Each line of the records is to be copied verbatim.

━━━━━ Material provided ━━━━━

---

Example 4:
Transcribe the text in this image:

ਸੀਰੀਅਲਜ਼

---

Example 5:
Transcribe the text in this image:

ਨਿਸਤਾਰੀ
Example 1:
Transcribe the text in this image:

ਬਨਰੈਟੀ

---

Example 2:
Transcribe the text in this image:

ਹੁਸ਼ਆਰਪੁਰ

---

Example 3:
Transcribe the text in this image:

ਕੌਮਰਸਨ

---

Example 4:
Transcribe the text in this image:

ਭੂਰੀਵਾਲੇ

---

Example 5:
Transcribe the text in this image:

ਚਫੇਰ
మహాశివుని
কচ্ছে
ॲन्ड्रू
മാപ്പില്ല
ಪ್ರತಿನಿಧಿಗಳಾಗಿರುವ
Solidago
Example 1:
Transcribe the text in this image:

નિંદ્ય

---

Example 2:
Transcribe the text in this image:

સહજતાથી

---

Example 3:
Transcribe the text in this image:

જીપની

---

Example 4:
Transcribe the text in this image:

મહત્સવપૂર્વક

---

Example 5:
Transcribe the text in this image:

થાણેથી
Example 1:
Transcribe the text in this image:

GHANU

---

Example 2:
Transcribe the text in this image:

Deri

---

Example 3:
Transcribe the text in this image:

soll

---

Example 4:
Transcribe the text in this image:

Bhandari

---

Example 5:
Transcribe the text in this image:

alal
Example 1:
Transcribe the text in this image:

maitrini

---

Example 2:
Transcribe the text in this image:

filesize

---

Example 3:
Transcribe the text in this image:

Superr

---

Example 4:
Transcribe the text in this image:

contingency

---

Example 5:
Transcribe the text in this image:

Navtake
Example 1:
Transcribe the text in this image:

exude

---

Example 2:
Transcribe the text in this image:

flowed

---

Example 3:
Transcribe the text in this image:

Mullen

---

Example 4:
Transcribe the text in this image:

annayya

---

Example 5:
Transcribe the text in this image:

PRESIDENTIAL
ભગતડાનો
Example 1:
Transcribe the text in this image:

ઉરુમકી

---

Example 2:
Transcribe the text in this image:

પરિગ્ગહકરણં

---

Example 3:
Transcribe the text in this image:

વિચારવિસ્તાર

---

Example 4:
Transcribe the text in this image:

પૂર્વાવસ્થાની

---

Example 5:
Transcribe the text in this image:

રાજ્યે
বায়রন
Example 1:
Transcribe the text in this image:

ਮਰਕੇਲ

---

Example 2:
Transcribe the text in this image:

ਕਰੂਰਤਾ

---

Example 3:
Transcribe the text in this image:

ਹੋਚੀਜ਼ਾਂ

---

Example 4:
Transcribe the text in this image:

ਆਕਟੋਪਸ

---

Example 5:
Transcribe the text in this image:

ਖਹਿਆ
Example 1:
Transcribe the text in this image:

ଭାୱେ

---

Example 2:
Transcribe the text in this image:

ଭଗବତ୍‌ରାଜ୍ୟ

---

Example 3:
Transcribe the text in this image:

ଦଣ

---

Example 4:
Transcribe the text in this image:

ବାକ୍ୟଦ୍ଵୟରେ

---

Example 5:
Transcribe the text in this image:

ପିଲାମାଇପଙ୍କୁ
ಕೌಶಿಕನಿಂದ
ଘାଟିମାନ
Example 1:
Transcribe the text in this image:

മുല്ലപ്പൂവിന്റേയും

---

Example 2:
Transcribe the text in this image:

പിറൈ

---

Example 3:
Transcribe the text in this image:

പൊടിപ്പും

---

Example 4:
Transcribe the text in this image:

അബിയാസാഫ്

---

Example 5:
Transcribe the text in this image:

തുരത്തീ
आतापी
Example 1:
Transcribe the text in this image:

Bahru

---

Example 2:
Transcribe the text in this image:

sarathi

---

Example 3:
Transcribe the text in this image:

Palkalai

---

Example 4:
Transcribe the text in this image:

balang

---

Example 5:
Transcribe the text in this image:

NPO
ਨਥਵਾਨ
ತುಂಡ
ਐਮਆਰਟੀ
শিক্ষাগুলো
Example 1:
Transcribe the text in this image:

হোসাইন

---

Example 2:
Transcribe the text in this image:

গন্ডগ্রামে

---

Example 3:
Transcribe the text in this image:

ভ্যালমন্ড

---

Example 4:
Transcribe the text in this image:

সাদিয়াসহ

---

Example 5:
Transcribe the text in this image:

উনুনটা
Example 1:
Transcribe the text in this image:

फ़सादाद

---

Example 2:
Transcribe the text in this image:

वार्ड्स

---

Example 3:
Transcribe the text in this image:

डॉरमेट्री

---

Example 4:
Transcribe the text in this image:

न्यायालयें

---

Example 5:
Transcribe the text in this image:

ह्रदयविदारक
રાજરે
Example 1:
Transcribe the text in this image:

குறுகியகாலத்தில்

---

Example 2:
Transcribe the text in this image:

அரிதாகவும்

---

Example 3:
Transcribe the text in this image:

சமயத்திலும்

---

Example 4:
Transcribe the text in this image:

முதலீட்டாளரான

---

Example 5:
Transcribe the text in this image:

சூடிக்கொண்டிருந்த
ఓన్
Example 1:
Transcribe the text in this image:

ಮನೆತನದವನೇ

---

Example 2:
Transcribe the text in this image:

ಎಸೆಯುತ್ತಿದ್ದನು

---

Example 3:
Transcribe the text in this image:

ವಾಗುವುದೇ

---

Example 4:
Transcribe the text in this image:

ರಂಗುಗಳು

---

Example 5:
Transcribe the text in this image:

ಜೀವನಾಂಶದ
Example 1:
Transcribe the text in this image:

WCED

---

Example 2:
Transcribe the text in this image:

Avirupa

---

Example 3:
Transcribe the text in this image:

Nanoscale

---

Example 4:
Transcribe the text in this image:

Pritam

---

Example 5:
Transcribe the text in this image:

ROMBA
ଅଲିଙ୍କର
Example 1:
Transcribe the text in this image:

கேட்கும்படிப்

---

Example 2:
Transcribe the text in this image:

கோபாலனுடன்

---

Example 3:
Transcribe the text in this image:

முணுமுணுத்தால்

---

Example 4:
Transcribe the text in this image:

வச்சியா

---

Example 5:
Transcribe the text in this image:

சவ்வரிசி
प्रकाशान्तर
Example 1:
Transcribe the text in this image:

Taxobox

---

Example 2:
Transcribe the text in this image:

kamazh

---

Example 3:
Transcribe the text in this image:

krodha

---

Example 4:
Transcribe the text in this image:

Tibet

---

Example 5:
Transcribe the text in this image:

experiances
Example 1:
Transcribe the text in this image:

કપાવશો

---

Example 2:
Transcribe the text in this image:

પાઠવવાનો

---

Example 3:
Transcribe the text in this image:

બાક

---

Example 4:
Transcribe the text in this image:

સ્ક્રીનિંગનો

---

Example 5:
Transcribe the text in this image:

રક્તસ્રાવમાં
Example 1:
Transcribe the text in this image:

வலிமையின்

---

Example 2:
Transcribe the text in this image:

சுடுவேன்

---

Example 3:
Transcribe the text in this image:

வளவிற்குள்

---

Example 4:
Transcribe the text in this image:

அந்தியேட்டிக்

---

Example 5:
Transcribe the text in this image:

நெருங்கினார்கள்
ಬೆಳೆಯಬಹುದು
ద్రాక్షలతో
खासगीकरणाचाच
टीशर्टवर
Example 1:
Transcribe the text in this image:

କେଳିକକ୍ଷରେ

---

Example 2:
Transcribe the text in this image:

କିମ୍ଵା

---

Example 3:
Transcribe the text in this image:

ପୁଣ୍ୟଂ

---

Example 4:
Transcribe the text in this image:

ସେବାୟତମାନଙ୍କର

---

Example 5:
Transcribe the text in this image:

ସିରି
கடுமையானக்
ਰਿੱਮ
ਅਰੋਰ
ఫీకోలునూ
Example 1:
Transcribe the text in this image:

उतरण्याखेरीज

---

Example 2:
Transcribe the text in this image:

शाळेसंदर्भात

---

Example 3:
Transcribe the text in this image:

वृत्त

━━━━━

*Written response:*
---

Example 4:
Transcribe the text in this image:

ਸੀਰੀਅਲਜ਼

---

Example 5:
Transcribe the text in this image:

ਨਿਸਤਾਰੀ
Example 1:
Transcribe the text in this image:

ਬਨਰੈਟੀ

---

Example 2:
Transcribe the text in this image:

ਹੁਸ਼ਆਰਪੁਰ

---

Example 3:
Transcribe the text in this image:

ਕੌਮਰਸਨ

---

Example 4:
Transcribe the text in this image:

ਭੂਰੀਵਾਲੇ

---

Example 5:
Transcribe the text in this image:

ਚਫੇਰ
మహాశివుని
কচ্ছে
ॲन्ड्रू
മാപ്പില്ല
ಪ್ರತಿನಿಧಿಗಳಾಗಿರುವ
Solidago
Example 1:
Transcribe the text in this image:

નિંદ્ય

---

Example 2:
Transcribe the text in this image:

સહજતાથી

---

Example 3:
Transcribe the text in this image:

જીપની

---

Example 4:
Transcribe the text in this image:

મહત્સવપૂર્વક

---

Example 5:
Transcribe the text in this image:

થાણેથી
Example 1:
Transcribe the text in this image:

GHANU

---

Example 2:
Transcribe the text in this image:

Deri

---

Example 3:
Transcribe the text in this image:

soll

---

Example 4:
Transcribe the text in this image:

Bhandari

---

Example 5:
Transcribe the text in this image:

alal
Example 1:
Transcribe the text in this image:

maitrini

---

Example 2:
Transcribe the text in this image:

filesize

---

Example 3:
Transcribe the text in this image:

Superr

---

Example 4:
Transcribe the text in this image:

contingency

---

Example 5:
Transcribe the text in this image:

Navtake
Example 1:
Transcribe the text in this image:

exude

---

Example 2:
Transcribe the text in this image:

flowed

---

Example 3:
Transcribe the text in this image:

Mullen

---

Example 4:
Transcribe the text in this image:

annayya

---

Example 5:
Transcribe the text in this image:

PRESIDENTIAL
ભગતડાનો
Example 1:
Transcribe the text in this image:

ઉરુમકી

---

Example 2:
Transcribe the text in this image:

પરિગ્ગહકરણં

---

Example 3:
Transcribe the text in this image:

વિચારવિસ્તાર

---

Example 4:
Transcribe the text in this image:

પૂર્વાવસ્થાની

---

Example 5:
Transcribe the text in this image:

રાજ્યે
বায়রন
Example 1:
Transcribe the text in this image:

ਮਰਕੇਲ

---

Example 2:
Transcribe the text in this image:

ਕਰੂਰਤਾ

---

Example 3:
Transcribe the text in this image:

ਹੋਚੀਜ਼ਾਂ

---

Example 4:
Transcribe the text in this image:

ਆਕਟੋਪਸ

---

Example 5:
Transcribe the text in this image:

ਖਹਿਆ
Example 1:
Transcribe the text in this image:

ଭାୱେ

---

Example 2:
Transcribe the text in this image:

ଭଗବତ୍‌ରାଜ୍ୟ

---

Example 3:
Transcribe the text in this image:

ଦଣ

---

Example 4:
Transcribe the text in this image:

ବାକ୍ୟଦ୍ଵୟରେ

---

Example 5:
Transcribe the text in this image:

ପିଲାମାଇପଙ୍କୁ
ಕೌಶಿಕನಿಂದ
ଘାଟିମାନ
Example 1:
Transcribe the text in this image:

മുല്ലപ്പൂവിന്റേയും

---

Example 2:
Transcribe the text in this image:

പിറൈ

---

Example 3:
Transcribe the text in this image:

പൊടിപ്പും

---

Example 4:
Transcribe the text in this image:

അബിയാസാഫ്

---

Example 5:
Transcribe the text in this image:

തുരത്തീ
आतापी
Example 1:
Transcribe the text in this image:

Bahru

---

Example 2:
Transcribe the text in this image:

sarathi

---

Example 3:
Transcribe the text in this image:

Palkalai

---

Example 4:
Transcribe the text in this image:

balang

---

Example 5:
Transcribe the text in this image:

NPO
ਨਥਵਾਨ
ತುಂಡ
ਐਮਆਰਟੀ
শিক্ষাগুলো
Example 1:
Transcribe the text in this image:

হোসাইন

---

Example 2:
Transcribe the text in this image:

গন্ডগ্রামে

---

Example 3:
Transcribe the text in this image:

ভ্যালমন্ড

---

Example 4:
Transcribe the text in this image:

সাদিয়াসহ

---

Example 5:
Transcribe the text in this image:

উনুনটা
Example 1:
Transcribe the text in this image:

फ़सादाद

---

Example 2:
Transcribe the text in this image:

वार्ड्स

---

Example 3:
Transcribe the text in this image:

डॉरमेट्री

---

Example 4:
Transcribe the text in this image:

न्यायालयें

---

Example 5:
Transcribe the text in this image:

ह्रदयविदारक
રાજરે
Example 1:
Transcribe the text in this image:

குறுகியகாலத்தில்

---

Example 2:
Transcribe the text in this image:

அரிதாகவும்

---

Example 3:
Transcribe the text in this image:

சமயத்திலும்

---

Example 4:
Transcribe the text in this image:

முதலீட்டாளரான

---

Example 5:
Transcribe the text in this image:

சூடிக்கொண்டிருந்த
ఓన్
Example 1:
Transcribe the text in this image:

ಮನೆತನದವನೇ

---

Example 2:
Transcribe the text in this image:

ಎಸೆಯುತ್ತಿದ್ದನು

---

Example 3:
Transcribe the text in this image:

ವಾಗುವುದೇ

---

Example 4:
Transcribe the text in this image:

ರಂಗುಗಳು

---

Example 5:
Transcribe the text in this image:

ಜೀವನಾಂಶದ
Example 1:
Transcribe the text in this image:

WCED

---

Example 2:
Transcribe the text in this image:

Avirupa

---

Example 3:
Transcribe the text in this image:

Nanoscale

---

Example 4:
Transcribe the text in this image:

Pritam

---

Example 5:
Transcribe the text in this image:

ROMBA
ଅଲିଙ୍କର
Example 1:
Transcribe the text in this image:

கேட்கும்படிப்

---

Example 2:
Transcribe the text in this image:

கோபாலனுடன்

---

Example 3:
Transcribe the text in this image:

முணுமுணுத்தால்

---

Example 4:
Transcribe the text in this image:

வச்சியா

---

Example 5:
Transcribe the text in this image:

சவ்வரிசி
प्रकाशान्तर
Example 1:
Transcribe the text in this image:

Taxobox

---

Example 2:
Transcribe the text in this image:

kamazh

---

Example 3:
Transcribe the text in this image:

krodha

---

Example 4:
Transcribe the text in this image:

Tibet

---

Example 5:
Transcribe the text in this image:

experiances
Example 1:
Transcribe the text in this image:

કપાવશો

---

Example 2:
Transcribe the text in this image:

પાઠવવાનો

---

Example 3:
Transcribe the text in this image:

બાક

---

Example 4:
Transcribe the text in this image:

સ્ક્રીનિંગનો

---

Example 5:
Transcribe the text in this image:

રક્તસ્રાવમાં
Example 1:
Transcribe the text in this image:

வலிமையின்

---

Example 2:
Transcribe the text in this image:

சுடுவேன்

---

Example 3:
Transcribe the text in this image:

வளவிற்குள்

---

Example 4:
Transcribe the text in this image:

அந்தியேட்டிக்

---

Example 5:
Transcribe the text in this image:

நெருங்கினார்கள்
ಬೆಳೆಯಬಹುದು
ద్రాక్షలతో
खासगीकरणाचाच
टीशर्टवर
Example 1:
Transcribe the text in this image:

କେଳିକକ୍ଷରେ

---

Example 2:
Transcribe the text in this image:

କିମ୍ଵା

---

Example 3:
Transcribe the text in this image:

ପୁଣ୍ୟଂ

---

Example 4:
Transcribe the text in this image:

ସେବାୟତମାନଙ୍କର

---

Example 5:
Transcribe the text in this image:

ସିରି
கடுமையானக்
ਰਿੱਮ
ਅਰੋਰ
ఫీకోలునూ
Example 1:
Transcribe the text in this image:

उतरण्याखेरीज

---

Example 2:
Transcribe the text in this image:

शाळेसंदर्भात

---

Example 3:
Transcribe the text in this image:

वृत्त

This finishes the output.